**Problem**
For each entry, output its words exactly and leave any picture behind.

**Saved data entries**
■ ■ ■ ■ ■ ■ ■
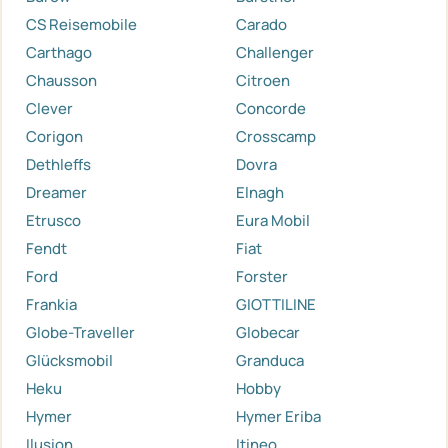
CS Reisemobile
Carado
Carthago
Challenger
Chausson
Citroen
Clever
Concorde
Corigon
Crosscamp
Dethleffs
Dovra
Dreamer
Elnagh
Etrusco
Eura Mobil
Fendt
Fiat
Ford
Forster
Frankia
GIOTTILINE
Globe-Traveller
Globecar
Glücksmobil
Granduca
Heku
Hobby
Hymer
Hymer Eriba
Ilusion
Itineo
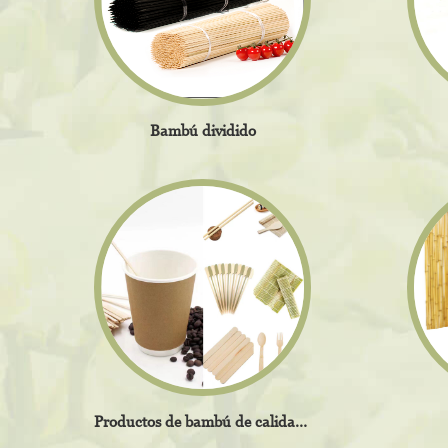
Bambú dividido
Productos de bambú de calidad alimentaria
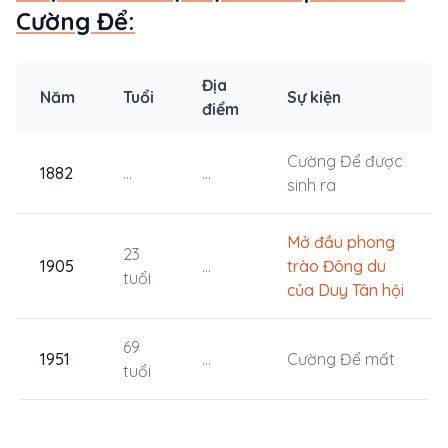
Cường Để:
Địa
Năm
Tuổi
Sự kiện
điểm
Cường Để được
1882
...
...
sinh ra
Mở đầu phong
23
1905
...
trào Đông du
tuổi
của Duy Tân hội
69
1951
...
Cường Để mất
tuổi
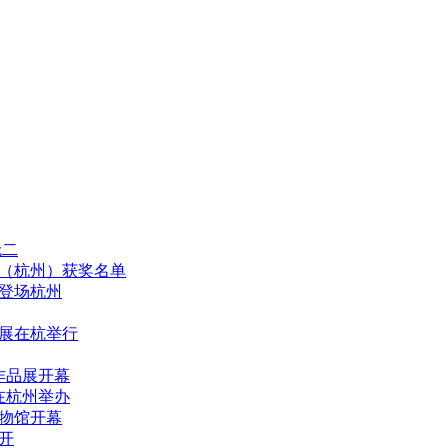
无二
（杭州）获奖名单
月登场杭州
展在杭举行
作品展开幕
在杭州举办
物馆开幕
开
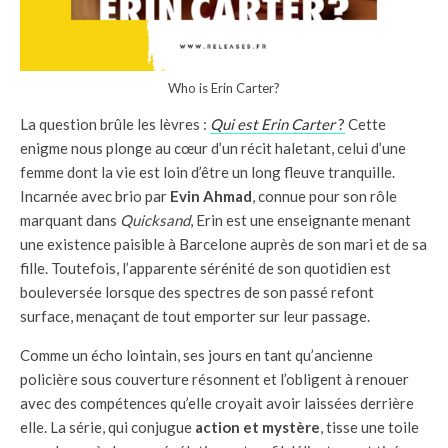
Who is Erin Carter?
La question brûle les lèvres :
Qui est Erin Carter
?
Cette
enigme nous plonge au cœur d’un récit haletant, celui d’une
femme dont la vie est loin d’être un long fleuve tranquille.
Incarnée avec brio par
Evin Ahmad
, connue pour son rôle
marquant dans
Quicksand
, Erin est une enseignante menant
une existence paisible à Barcelone auprès de son mari et de sa
fille. Toutefois, l’apparente sérénité de son quotidien est
bouleversée lorsque des spectres de son passé refont
surface, menaçant de tout emporter sur leur passage.
Comme un écho lointain, ses jours en tant qu’ancienne
policière sous couverture résonnent et l’obligent à renouer
avec des compétences qu’elle croyait avoir laissées derrière
elle. La série, qui conjugue
action et mystère
, tisse une toile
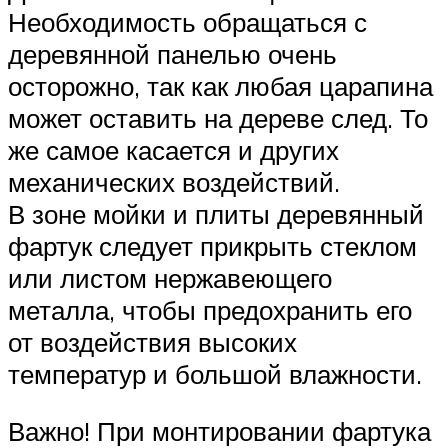
Необходимость обращаться с
деревянной панелью очень
осторожно, так как любая царапина
может оставить на дереве след. То
же самое касается и других
механических воздействий.
В зоне мойки и плиты деревянный
фартук следует прикрыть стеклом
или листом нержавеющего
металла, чтобы предохранить его
от воздействия высоких
температур и большой влажности.
Важно! При монтировании фартука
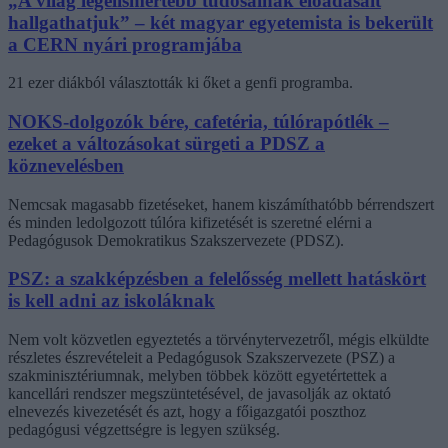
„A világ legelismertebb tudósainak előadásait
hallgathatjuk” – két magyar egyetemista is bekerült
a CERN nyári programjába
21 ezer diákból választották ki őket a genfi programba.
NOKS-dolgozók bére, cafetéria, túlórapótlék –
ezeket a változásokat sürgeti a PDSZ a
köznevelésben
Nemcsak magasabb fizetéseket, hanem kiszámíthatóbb bérrendszert
és minden ledolgozott túlóra kifizetését is szeretné elérni a
Pedagógusok Demokratikus Szakszervezete (PDSZ).
PSZ: a szakképzésben a felelősség mellett hatáskört
is kell adni az iskoláknak
Nem volt közvetlen egyeztetés a törvénytervezetről, mégis elküldte
részletes észrevételeit a Pedagógusok Szakszervezete (PSZ) a
szakminisztériumnak, melyben többek között egyetértettek a
kancellári rendszer megszüntetésével, de javasolják az oktató
elnevezés kivezetését és azt, hogy a főigazgatói poszthoz
pedagógusi végzettségre is legyen szükség.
■ ■ ■ ■ ■ ■ ■
**Answer to this exercise**
CS Reisemobile
Carado
Carthago
Challenger
Chausson
Citroen
Clever
Concorde
Corigon
Crosscamp
Dethleffs
Dovra
Dreamer
Elnagh
Etrusco
Eura Mobil
Fendt
Fiat
Ford
Forster
Frankia
GIOTTILINE
Globe-Traveller
Globecar
Glücksmobil
Granduca
Heku
Hobby
Hymer
Hymer Eriba
Ilusion
Itineo
Bambú dividido
Productos de bambú de calidad alimentaria
Cường Để:
Địa
Năm
Tuổi
Sự kiện
điểm
Cường Để được
1882
...
...
sinh ra
Mở đầu phong
23
1905
...
trào Đông du
tuổi
của Duy Tân hội
69
1951
...
Cường Để mất
tuổi
无二
（杭州）获奖名单
月登场杭州
展在杭举行
作品展开幕
在杭州举办
物馆开幕
开
Who is Erin Carter?
La question brûle les lèvres :
Qui est Erin Carter
?
Cette
enigme nous plonge au cœur d’un récit haletant, celui d’une
femme dont la vie est loin d’être un long fleuve tranquille.
Incarnée avec brio par
Evin Ahmad
, connue pour son rôle
marquant dans
Quicksand
, Erin est une enseignante menant
une existence paisible à Barcelone auprès de son mari et de sa
fille. Toutefois, l’apparente sérénité de son quotidien est
bouleversée lorsque des spectres de son passé refont
surface, menaçant de tout emporter sur leur passage.
Comme un écho lointain, ses jours en tant qu’ancienne
policière sous couverture résonnent et l’obligent à renouer
avec des compétences qu’elle croyait avoir laissées derrière
elle. La série, qui conjugue
action et mystère
, tisse une toile
Необходимость обращаться с
деревянной панелью очень
осторожно, так как любая царапина
может оставить на дереве след. То
же самое касается и других
механических воздействий.
В зоне мойки и плиты деревянный
фартук следует прикрыть стеклом
или листом нержавеющего
металла, чтобы предохранить его
от воздействия высоких
температур и большой влажности.
Важно! При монтировании фартука
„A világ legelismertebb tudósainak előadásait
hallgathatjuk” – két magyar egyetemista is bekerült
a CERN nyári programjába
21 ezer diákból választották ki őket a genfi programba.
NOKS-dolgozók bére, cafetéria, túlórapótlék –
ezeket a változásokat sürgeti a PDSZ a
köznevelésben
Nemcsak magasabb fizetéseket, hanem kiszámíthatóbb bérrendszert
és minden ledolgozott túlóra kifizetését is szeretné elérni a
Pedagógusok Demokratikus Szakszervezete (PDSZ).
PSZ: a szakképzésben a felelősség mellett hatáskört
is kell adni az iskoláknak
Nem volt közvetlen egyeztetés a törvénytervezetről, mégis elküldte
részletes észrevételeit a Pedagógusok Szakszervezete (PSZ) a
szakminisztériumnak, melyben többek között egyetértettek a
kancellári rendszer megszüntetésével, de javasolják az oktató
elnevezés kivezetését és azt, hogy a főigazgatói poszthoz
pedagógusi végzettségre is legyen szükség.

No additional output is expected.